Le prix unique du livre a fait l'objet d'attaque de libéraux de tous bords.
M. Roland Courteau. - On s'en souvient !
M. David Assouline. - Mais la Cour du Luxembourg a jugé le prix unique du livre conforme aux textes européens. En quoi cette proposition de loi serait-elle contraire ? Pourquoi autoriser une distorsion de concurrence ?
Amazon est mal placé pour donner des leçons en ce domaine !
Le président de la Fnac n' s'y est pas trompé : une loi qui ne toucherait que la France marquerait la mort des libraires. Il nous faut maintenant convaincre l'Assemblée nationale.
Il est incompréhensible que les éditeurs nous disent que, s'il y a une économie de coût, les auteurs n'ont pas à bénéficier d'une rémunération digne et équitable ! Là où le marché du livre numérique s'impose, les économies sont importantes : les auteurs doivent pouvoir bénéficier d'une rémunération juste et équitable. Un rapport est une bien faible réponse.
Je suis heureux que M. le rapporteur nous propose de rétablir notre texte initial. Non seulement nous le voterons mais nous nous battrons ensemble pour convaincre les députés. (Applaudissements à gauche)

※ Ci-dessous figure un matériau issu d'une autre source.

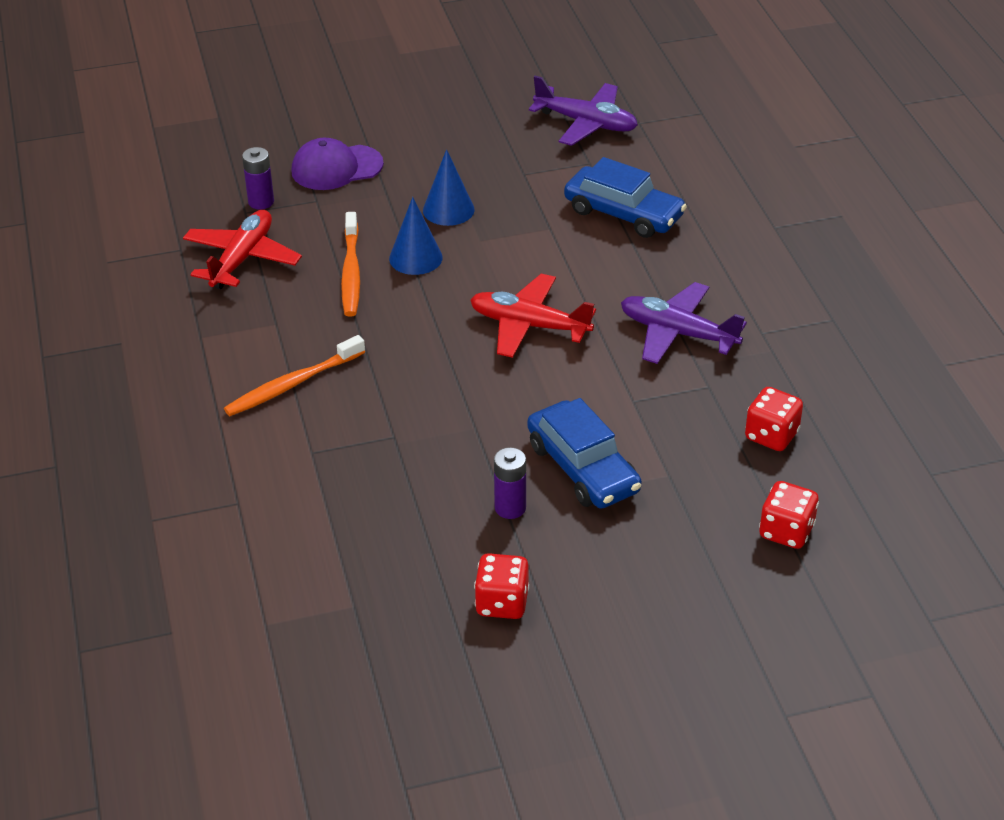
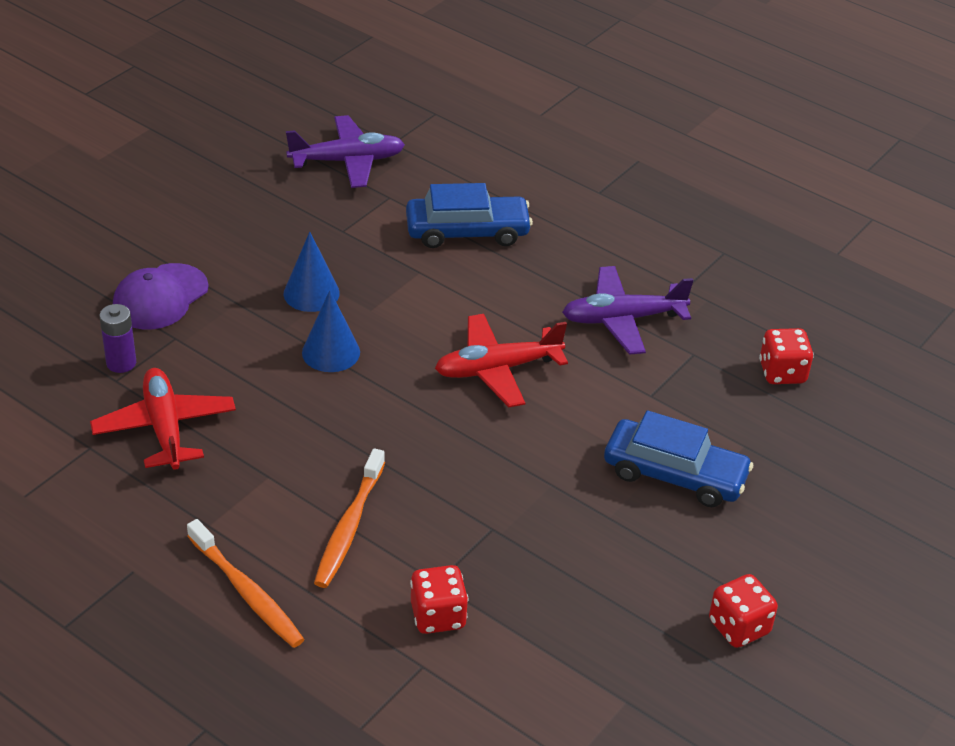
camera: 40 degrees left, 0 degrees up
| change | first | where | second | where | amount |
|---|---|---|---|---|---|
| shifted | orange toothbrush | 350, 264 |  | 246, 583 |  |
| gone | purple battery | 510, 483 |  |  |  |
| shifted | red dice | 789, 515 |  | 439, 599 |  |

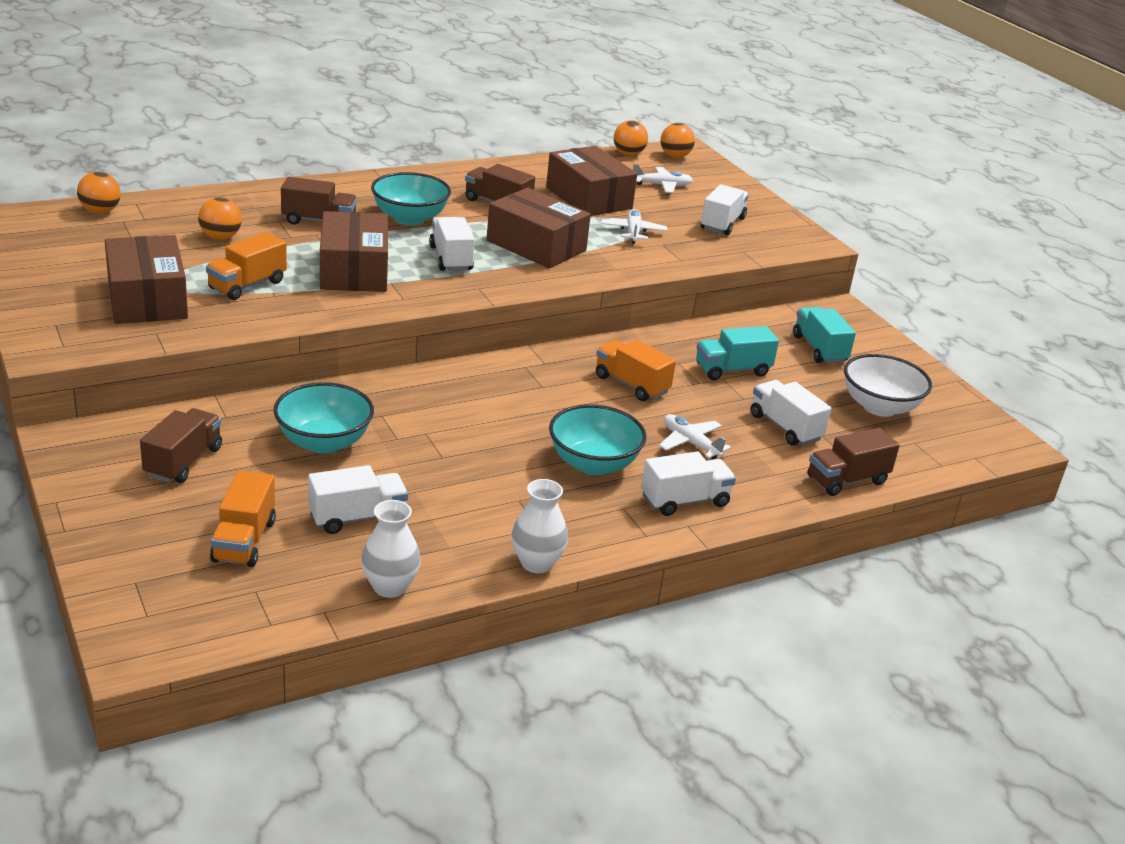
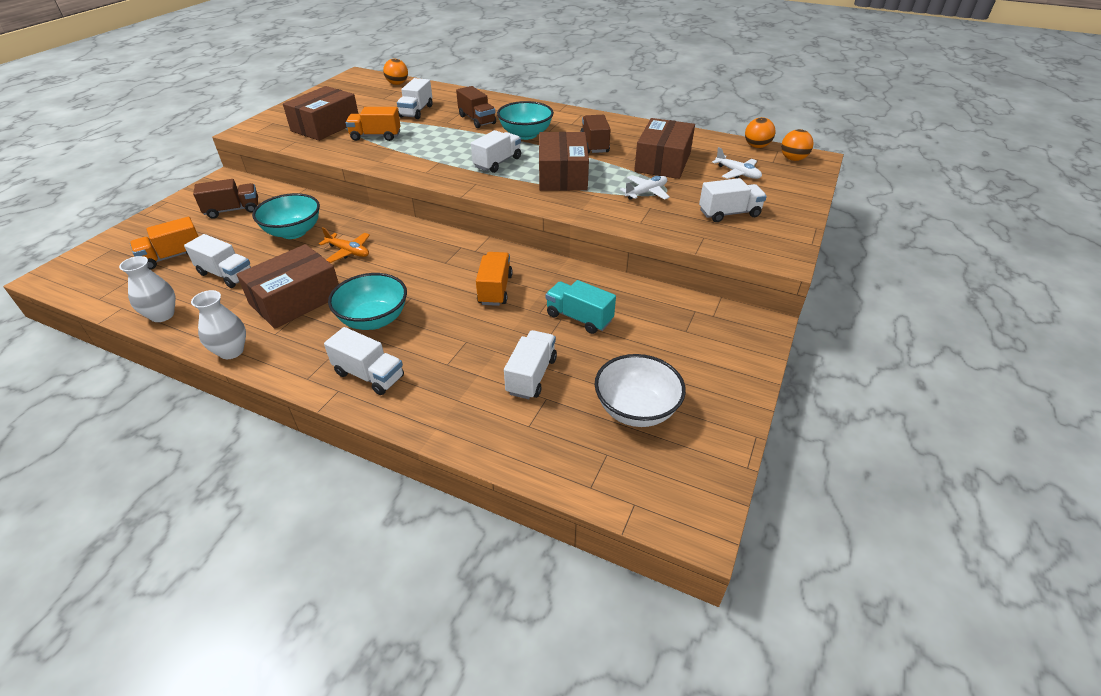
camera: 55 degrees right, 10 degrees up
| change | first | where | second | where | amount |
|---|---|---|---|---|---|
| swapped | orange ball | 220, 218 | white truck | 415, 98 |  |
| shifted | brown box | 354, 251 |  | 288, 286 |  |
| gone | white plane | 695, 436 |  |  |  |
| gone | turquoise truck | 824, 335 |  |  |  |
| gone | brown truck | 853, 462 |  |  |  |
| new |  |  | orange plane | 344, 245 |  |

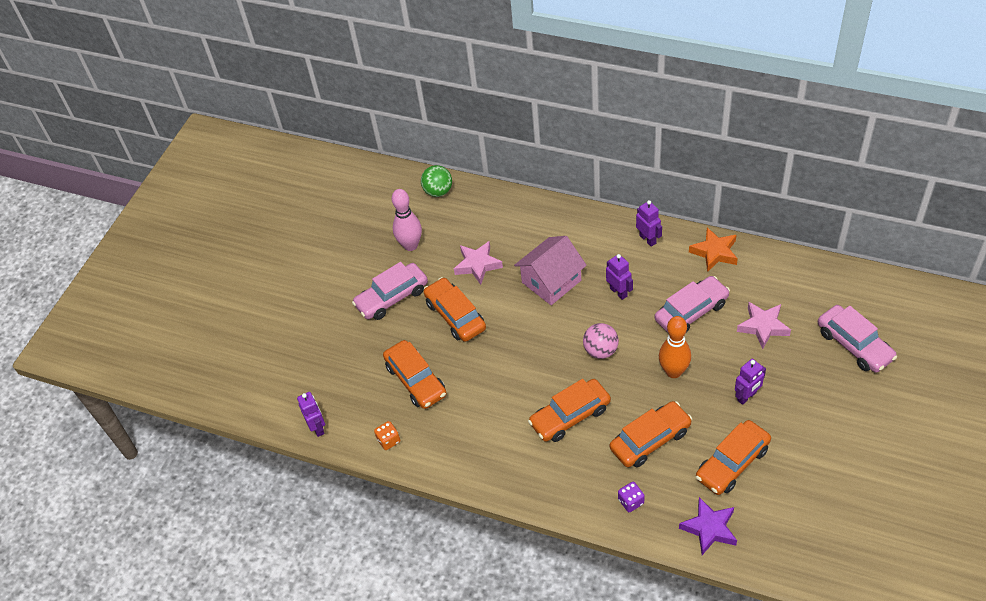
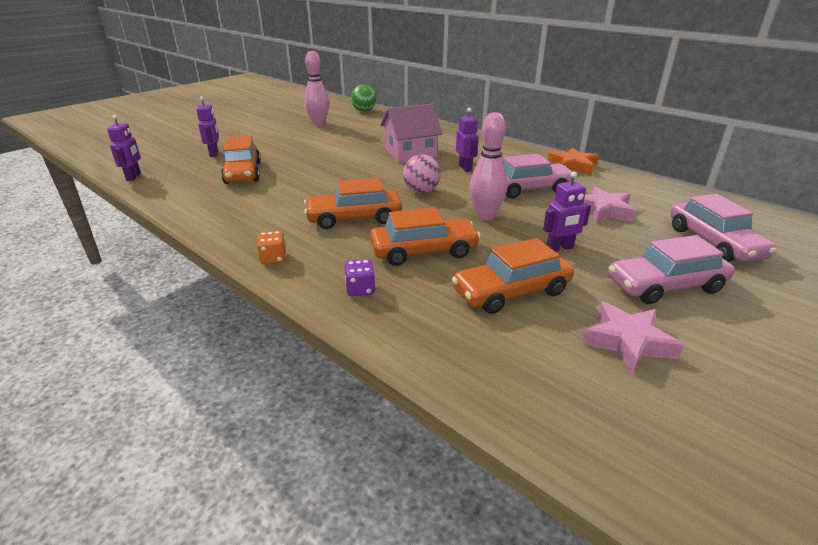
camera: 15 degrees right, 20 degrees down
| change | first | where | second | where | amount |
|---|---|---|---|---|---|
| shifted | pink car | 390, 291 |  | 671, 269 |  |
| shifted | orange dice | 387, 435 |  | 271, 247 |  |
| gone | orange car | 455, 309 |  |  |  |
| shifted | pink star | 478, 263 |  | 633, 338 |  |
| shifted | purple robot | 649, 223 |  | 207, 126 |  |
| repainted | orange bowling pin | 675, 347 | pink bowling pin | 488, 166 |  |
| gone | purple star | 708, 526 |  |  |  |

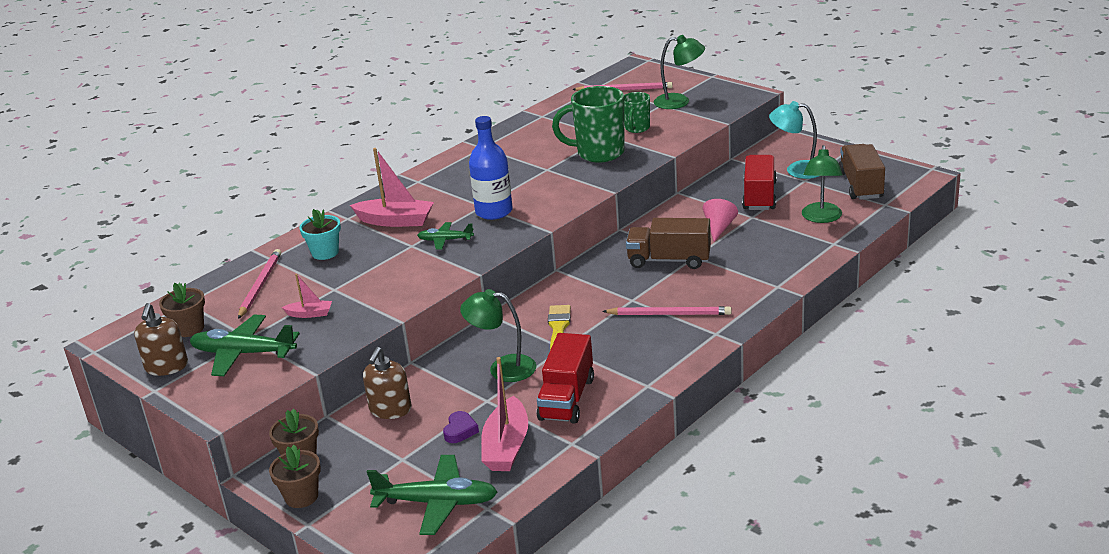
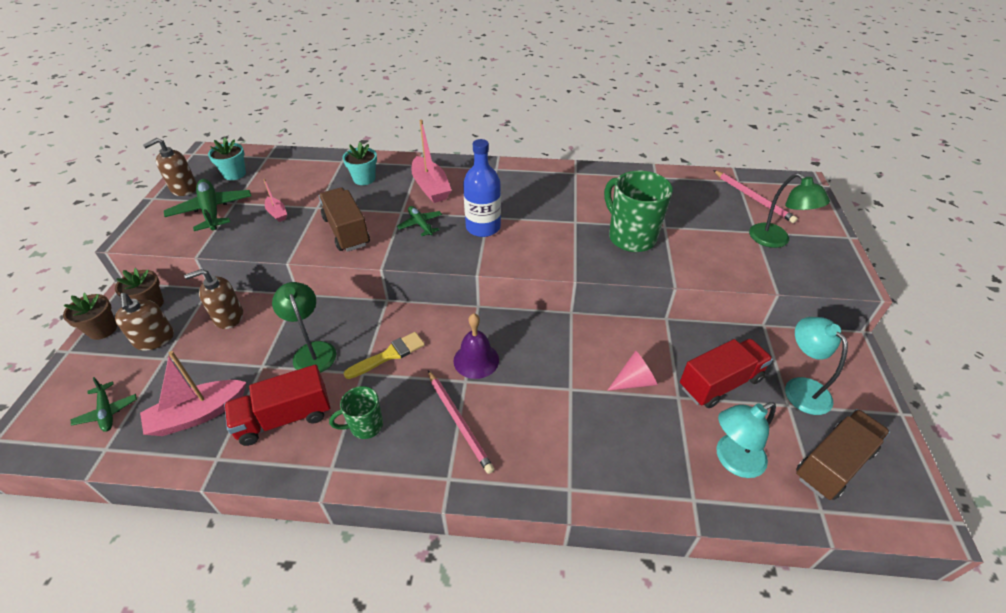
camera: 50 degrees right, 15 degrees up
| change | first | where | second | where | amount |
|---|---|---|---|---|---|
| repainted | brown flower pot | 182, 310 | turquoise flower pot | 227, 158 |  |
| gone | pink pencil | 259, 284 |  |  |  |
| scaled | green plane | 432, 495 |  | 103, 404 | x0.57 |
| gone | purple heart | 461, 427 |  |  |  |
| shifted | green mug | 637, 112 |  | 356, 412 |  |
| shifted | brown truck | 668, 243 |  | 344, 219 |  |
| repainted | green lamp | 822, 184 | turquoise lamp | 746, 440 |  |
| new |  |  | brown soap dispenser | 144, 322 |  |
| new |  |  | purple bell | 476, 346 |  |

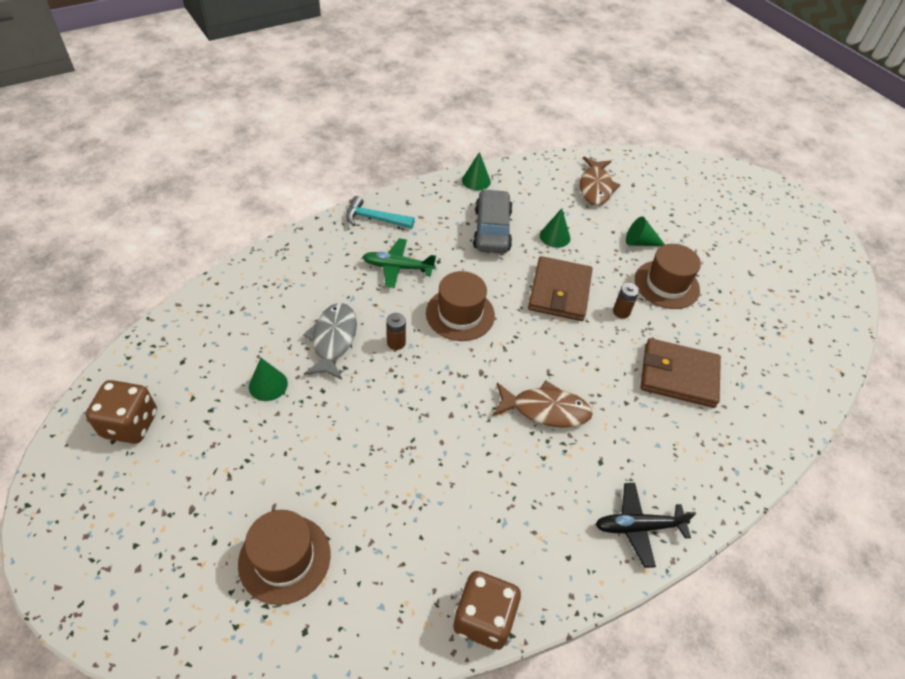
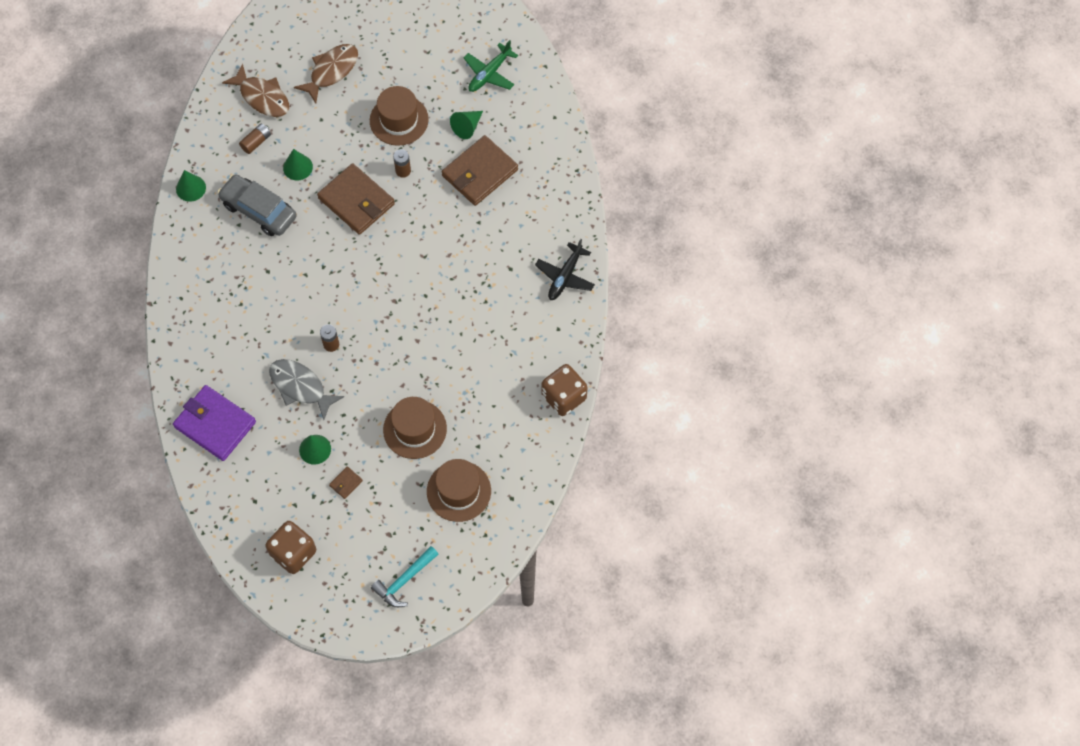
camera: 55 degrees left, 15 degrees up
| change | first | where | second | where | amount |
|---|---|---|---|---|---|
| shifted | turquoise hammer | 380, 212 |  | 405, 576 |  |
| shifted | green plane | 399, 263 |  | 491, 66 |  |
| shifted | brown hat | 460, 306 |  | 415, 428 |  |
| shifted | brown fish | 543, 404 |  | 326, 73 |  |
| shifted | green cone | 645, 231 |  | 466, 125 |  |
| new |  |  | purple wallet | 214, 423 |  |
| new |  |  | brown battery | 255, 139 |  |
| new |  |  | brown wallet | 346, 482 |  |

Mme Françoise Laborde. - Bien que le marché du livre numérique soit balbutiant, nous assistons déjà à une mutation commerciale sans précédant, dont les conséquences sont loin d'être neutres sur le plan culturel et dont les effets vont être exponentiels dans les mois et les années à venir.
Cette proposition de loi répond à l'objectif de préservation culturelle.
L'article 7 fixe une clause de revoyure annuelle : ainsi nous pouvons nous adapter à ce nouveau mode de consommation de la culture. Certaines dispositions adoptées par l'Assemblée nationale permettent plus de souplesse, notamment en ce qui concerne les bibliothèques universitaires.
Je me félicite que la commission rétablisse les dispositions relatives aux éditeurs établis hors de France. Il faut aussi une rémunération juste et équitable des auteurs. Ces deux problèmes sont essentiels.
Espérons que nous parviendrons à convaincre nos collègues députés.
Je tiens à remercier M. Legendre pour nous avoir présenté ce texte : nous devions en effet réagir face à l'évolution du marché du livre numérique.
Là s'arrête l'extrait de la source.